Another Word For It Patrick Durusau on Topic Maps and Semantic Diversity

November 18, 2011

Identifying duplicate content using statistically improbable phrases

Filed under: Duplicates,Statistically Improbable Phrases (SIPs) — Patrick Durusau @ 9:38 pm

Identifying duplicate content using statistically improbable phrases by Mounir Errami, Zhaohui Sun, Angela C. George, Tara C. Long, Michael A. Skinner, Jonathan D. Wren and Harold R. Garner.

Abstract:

Motivation: Document similarity metrics such as PubMed’s ‘Find related articles’ feature, which have been primarily used to identify studies with similar topics, can now also be used to detect duplicated or potentially plagiarized papers within literature reference databases. However, the CPU-intensive nature of document comparison has limited MEDLINE text similarity studies to the comparison of abstracts, which constitute only a small fraction of a publication’s total text. Extending searches to include text archived by online search engines would drastically increase comparison ability. For large-scale studies, submitting short phrases encased in direct quotes to search engines for exact matches would be optimal for both individual queries and programmatic interfaces. We have derived a method of analyzing statistically improbable phrases (SIPs) for assistance in identifying duplicate content.

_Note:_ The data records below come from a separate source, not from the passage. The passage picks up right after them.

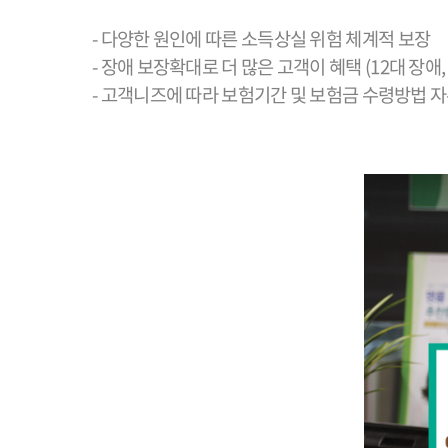
- 다양한 원인에 따른 소득상실 위험 체계적 보장
- 장애 보장확대로 더 많은 고객이 혜택 (12대 장애,
- 고객니즈에 따라 보험기간 및 보험금 수령방법 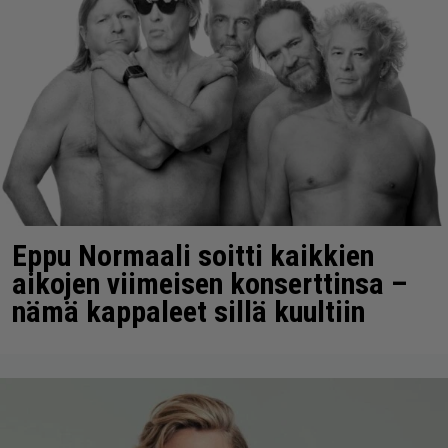
Eppu Normaali soitti kaikkien
aikojen viimeisen konserttinsa –
nämä kappaleet sillä kuultiin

Results: When applied to MEDLINE citations, this method substantially improves upon previous algorithms in the detection of duplication citations, yielding a precision and recall of 78.9% (versus 50.3% for eTBLAST) and 99.6% (versus 99.8% for eTBLAST), respectively.

Availability: Similar citations identified by this work are freely accessible in the Déjà vu database, under the SIP discovery method category at http://dejavu.vbi.vt.edu/dejavu/

I ran across this article today while looking for other material on the Déjà vu database.

Why should Amazon have all the fun? 😉

Depending on the breath of the search, I can imagine creating graphs of search data that display more than one SIP per article, allowing researchers to choose paths through the literature. Well, that is beyond what the authors intend here but adaptation of their work to search and refinement of research data seems like a natural extension.

And depending how now finely data from sensors or other automatic sources was segmented, it isn’t hard to imagine something similar for sensor data. Not really plagiarism but duplication that might warrant further investigation.